Electricity is a luxury for most parts of the impoverished Southeast Asian nation. Only 30 percent of the country’s population has access to electricity, and even they have to deal with frequent outages. The government is building power lines, and it is hopeful that toward the end of the year, more Burmese will be connected to the power grid.
But the country’s budding industries may not be able to wait that long. The Yangon Electricity Services Board (YESB) is currently supplying factories with 18 hours of electricity every day, but in the hottest months of the year, when domestic use spikes, factories will be unable to access the 3,500 to 40,000 electric units they need daily to operate, the Myanmar Times reported on Monday.
“Power shortages cause industry to fall down,” said U Myat Thin Aung, the chair of the Management Committee for Hlaing Tharyar Industrial Estate at Yangon’s largest industrial zone in Hlaing Tharyar Township. “Last May, the amount of electricity provided for Yangon’s industries was sometimes zero.”
The 31 industrial zones of Yangon, the commercial center of Myanmar, will require a daily supply of 250 megawatts of electricity, which the power lines will not be delivering to them come March.
Last May, around 100 seafood factories were forced to shut down for two weeks as they could not access the electricity they needed to keep products frozen. Hundreds of tons of food were left to spoil as a result.

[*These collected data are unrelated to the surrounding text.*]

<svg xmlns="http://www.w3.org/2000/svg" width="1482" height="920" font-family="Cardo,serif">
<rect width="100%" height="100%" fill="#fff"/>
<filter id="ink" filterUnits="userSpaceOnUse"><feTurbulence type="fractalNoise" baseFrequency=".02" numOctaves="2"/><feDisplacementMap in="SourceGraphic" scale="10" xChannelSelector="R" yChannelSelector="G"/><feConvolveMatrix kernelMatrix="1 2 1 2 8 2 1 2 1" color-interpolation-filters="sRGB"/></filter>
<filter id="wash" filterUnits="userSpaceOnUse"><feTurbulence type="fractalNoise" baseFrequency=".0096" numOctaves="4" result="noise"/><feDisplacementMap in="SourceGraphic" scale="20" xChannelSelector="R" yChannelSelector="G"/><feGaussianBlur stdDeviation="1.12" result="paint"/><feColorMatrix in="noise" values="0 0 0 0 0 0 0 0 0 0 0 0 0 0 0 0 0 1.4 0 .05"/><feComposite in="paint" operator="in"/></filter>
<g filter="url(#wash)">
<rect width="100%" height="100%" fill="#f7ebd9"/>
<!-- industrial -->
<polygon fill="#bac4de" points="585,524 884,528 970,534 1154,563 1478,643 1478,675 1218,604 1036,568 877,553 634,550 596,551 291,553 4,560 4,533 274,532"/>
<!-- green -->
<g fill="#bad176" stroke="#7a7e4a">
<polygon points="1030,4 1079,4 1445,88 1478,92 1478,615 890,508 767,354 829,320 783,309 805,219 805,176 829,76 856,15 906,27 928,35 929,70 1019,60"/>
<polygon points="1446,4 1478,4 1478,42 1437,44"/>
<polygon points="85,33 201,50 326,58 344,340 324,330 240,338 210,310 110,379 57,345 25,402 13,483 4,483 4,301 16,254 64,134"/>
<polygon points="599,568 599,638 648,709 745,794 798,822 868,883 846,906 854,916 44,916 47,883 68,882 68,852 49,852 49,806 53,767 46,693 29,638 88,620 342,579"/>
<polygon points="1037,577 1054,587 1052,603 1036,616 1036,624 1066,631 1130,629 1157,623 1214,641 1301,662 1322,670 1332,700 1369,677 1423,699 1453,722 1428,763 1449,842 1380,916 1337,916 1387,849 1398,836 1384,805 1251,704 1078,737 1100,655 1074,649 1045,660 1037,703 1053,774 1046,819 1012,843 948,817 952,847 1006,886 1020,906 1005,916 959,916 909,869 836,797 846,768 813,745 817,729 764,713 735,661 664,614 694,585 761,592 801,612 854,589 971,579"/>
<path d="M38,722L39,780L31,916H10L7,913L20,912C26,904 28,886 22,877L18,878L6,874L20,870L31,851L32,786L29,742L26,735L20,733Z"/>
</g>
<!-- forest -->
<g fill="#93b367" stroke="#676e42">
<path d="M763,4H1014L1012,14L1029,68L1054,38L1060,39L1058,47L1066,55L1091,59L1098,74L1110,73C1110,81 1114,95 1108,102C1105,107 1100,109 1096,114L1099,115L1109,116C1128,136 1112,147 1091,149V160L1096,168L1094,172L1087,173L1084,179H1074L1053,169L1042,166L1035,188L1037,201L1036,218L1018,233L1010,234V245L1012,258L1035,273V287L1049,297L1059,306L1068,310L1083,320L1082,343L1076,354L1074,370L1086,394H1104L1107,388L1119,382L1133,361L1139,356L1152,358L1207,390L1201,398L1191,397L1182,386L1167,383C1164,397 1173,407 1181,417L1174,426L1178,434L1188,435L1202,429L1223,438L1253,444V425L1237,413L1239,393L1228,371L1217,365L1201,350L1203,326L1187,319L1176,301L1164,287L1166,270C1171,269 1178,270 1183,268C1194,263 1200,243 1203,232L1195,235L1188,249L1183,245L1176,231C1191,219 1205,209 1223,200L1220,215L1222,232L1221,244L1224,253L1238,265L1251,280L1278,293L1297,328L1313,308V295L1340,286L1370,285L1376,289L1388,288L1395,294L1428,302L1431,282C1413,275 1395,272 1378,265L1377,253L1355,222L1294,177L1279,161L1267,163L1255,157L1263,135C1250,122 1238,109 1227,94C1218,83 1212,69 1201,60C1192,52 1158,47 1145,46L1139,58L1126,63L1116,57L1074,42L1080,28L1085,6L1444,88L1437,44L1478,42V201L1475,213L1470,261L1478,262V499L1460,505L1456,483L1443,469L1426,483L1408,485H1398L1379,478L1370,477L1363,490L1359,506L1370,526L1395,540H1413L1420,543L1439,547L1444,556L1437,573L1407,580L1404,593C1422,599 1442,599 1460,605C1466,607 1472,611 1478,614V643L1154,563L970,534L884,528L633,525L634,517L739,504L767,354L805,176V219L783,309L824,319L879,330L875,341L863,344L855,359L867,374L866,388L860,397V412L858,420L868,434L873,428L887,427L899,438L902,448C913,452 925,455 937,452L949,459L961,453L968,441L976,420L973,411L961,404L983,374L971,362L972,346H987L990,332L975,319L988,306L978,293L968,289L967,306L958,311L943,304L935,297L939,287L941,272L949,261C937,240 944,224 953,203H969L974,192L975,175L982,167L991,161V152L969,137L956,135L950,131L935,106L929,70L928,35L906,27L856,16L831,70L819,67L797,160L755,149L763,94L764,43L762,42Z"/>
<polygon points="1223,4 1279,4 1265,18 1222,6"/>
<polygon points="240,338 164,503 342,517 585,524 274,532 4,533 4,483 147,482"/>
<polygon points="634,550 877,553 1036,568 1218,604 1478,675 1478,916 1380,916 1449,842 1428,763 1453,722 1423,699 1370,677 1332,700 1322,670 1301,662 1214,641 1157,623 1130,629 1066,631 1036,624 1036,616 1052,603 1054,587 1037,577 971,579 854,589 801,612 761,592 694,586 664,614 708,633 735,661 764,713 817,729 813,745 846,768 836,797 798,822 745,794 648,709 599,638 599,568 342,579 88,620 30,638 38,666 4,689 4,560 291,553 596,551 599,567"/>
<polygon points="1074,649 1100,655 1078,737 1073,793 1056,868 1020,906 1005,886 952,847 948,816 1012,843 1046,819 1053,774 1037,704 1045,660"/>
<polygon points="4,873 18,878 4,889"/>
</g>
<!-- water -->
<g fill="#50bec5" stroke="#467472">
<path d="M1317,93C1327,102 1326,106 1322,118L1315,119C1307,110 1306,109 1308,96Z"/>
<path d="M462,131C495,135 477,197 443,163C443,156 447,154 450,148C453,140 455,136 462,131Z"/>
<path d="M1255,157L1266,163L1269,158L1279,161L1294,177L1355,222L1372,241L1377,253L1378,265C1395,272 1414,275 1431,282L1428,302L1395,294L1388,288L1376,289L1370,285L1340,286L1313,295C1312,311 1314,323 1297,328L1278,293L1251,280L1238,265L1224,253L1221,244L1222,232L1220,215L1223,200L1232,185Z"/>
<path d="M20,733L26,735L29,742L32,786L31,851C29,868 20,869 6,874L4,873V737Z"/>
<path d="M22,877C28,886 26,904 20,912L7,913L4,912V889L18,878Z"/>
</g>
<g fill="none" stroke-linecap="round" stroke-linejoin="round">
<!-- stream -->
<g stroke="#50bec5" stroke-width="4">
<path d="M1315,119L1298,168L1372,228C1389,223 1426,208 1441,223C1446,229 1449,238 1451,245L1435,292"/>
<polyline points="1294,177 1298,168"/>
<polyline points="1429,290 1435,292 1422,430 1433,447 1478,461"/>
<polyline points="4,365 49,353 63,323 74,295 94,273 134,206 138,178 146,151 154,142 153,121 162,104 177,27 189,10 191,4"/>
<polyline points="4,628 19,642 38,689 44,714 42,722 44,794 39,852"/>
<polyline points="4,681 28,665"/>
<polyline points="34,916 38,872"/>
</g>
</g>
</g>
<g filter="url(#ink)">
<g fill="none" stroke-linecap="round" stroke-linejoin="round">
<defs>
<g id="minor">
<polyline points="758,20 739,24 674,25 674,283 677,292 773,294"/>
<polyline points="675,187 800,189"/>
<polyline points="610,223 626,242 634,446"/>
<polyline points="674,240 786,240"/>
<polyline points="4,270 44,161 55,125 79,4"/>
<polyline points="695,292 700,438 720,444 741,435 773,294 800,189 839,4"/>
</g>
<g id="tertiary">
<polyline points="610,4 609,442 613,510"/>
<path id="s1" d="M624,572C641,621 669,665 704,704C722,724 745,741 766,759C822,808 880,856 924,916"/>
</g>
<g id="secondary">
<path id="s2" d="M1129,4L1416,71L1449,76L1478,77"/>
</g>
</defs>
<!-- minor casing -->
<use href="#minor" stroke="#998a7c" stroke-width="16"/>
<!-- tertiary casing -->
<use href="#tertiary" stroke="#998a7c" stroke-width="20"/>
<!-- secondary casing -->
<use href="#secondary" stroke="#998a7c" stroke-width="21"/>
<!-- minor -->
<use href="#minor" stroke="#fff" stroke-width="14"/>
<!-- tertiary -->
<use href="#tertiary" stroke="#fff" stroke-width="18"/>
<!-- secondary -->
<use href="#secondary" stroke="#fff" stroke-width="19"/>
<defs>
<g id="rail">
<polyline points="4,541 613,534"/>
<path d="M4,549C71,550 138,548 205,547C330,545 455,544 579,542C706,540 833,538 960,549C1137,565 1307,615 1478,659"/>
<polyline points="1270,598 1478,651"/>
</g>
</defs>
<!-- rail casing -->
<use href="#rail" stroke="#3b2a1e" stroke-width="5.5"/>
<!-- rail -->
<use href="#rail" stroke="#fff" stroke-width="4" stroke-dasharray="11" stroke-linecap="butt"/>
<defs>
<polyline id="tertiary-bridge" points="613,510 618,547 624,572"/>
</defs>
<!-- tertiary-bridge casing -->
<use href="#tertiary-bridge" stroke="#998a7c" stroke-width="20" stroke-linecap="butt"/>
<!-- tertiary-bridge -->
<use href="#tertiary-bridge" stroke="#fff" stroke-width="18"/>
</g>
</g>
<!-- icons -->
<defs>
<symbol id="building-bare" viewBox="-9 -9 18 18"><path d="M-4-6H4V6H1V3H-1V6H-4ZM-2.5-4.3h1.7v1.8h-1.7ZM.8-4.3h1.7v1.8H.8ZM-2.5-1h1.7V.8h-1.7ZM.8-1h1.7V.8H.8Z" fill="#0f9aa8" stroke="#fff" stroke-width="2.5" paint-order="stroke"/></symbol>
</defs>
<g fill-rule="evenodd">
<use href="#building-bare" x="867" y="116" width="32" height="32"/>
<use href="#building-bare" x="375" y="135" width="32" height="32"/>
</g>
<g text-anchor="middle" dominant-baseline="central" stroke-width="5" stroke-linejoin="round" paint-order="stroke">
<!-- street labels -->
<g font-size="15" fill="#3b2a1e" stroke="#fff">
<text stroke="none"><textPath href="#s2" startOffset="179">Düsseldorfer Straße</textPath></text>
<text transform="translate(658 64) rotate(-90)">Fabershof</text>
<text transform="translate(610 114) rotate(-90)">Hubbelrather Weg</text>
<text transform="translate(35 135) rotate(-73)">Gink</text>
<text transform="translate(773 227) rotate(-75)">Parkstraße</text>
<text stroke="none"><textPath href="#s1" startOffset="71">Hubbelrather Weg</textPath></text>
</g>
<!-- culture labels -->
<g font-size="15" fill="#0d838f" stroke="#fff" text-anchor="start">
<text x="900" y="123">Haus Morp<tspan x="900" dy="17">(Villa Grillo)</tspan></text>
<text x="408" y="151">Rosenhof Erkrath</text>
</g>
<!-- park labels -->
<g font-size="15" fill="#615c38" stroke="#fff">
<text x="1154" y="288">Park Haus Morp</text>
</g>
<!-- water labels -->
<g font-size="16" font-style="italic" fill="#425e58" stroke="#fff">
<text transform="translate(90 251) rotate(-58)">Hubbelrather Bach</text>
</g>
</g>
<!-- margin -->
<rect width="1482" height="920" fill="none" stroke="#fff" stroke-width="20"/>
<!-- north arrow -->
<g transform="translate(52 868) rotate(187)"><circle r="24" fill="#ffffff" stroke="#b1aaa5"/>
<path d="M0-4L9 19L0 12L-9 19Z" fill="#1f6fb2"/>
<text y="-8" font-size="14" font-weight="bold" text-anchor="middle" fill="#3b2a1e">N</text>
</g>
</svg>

A single day of production loss at a medium-sized frozen seafood factory is about $2,200, said U Hnin Oo, vice chair of the Myanmar Fishery Federation.
“I would try to run my factory by generating electricity myself using diesel, but I don’t think I can survive long doing that,” U Tun Aye, owner of Shwe Yamone frozen fish factory in Hlaing Tharyar industrial estate, told the Myanmar Times.
To be negatively impacted would be especially bad this year, as Western countries have only recently lifted their trade bans with Myanmar and the European Union recently signed export deals with the Southeast Asian country’s economy. Not being able to deliver on such deals could damage Myanmar’s reputation seriously.
“Myanmar’s products need to be better quality, but if we don’t have reasonable electricity it is very difficult to take advantage of the EU market,” U Hnin Oo said, according to the Myanmar Times.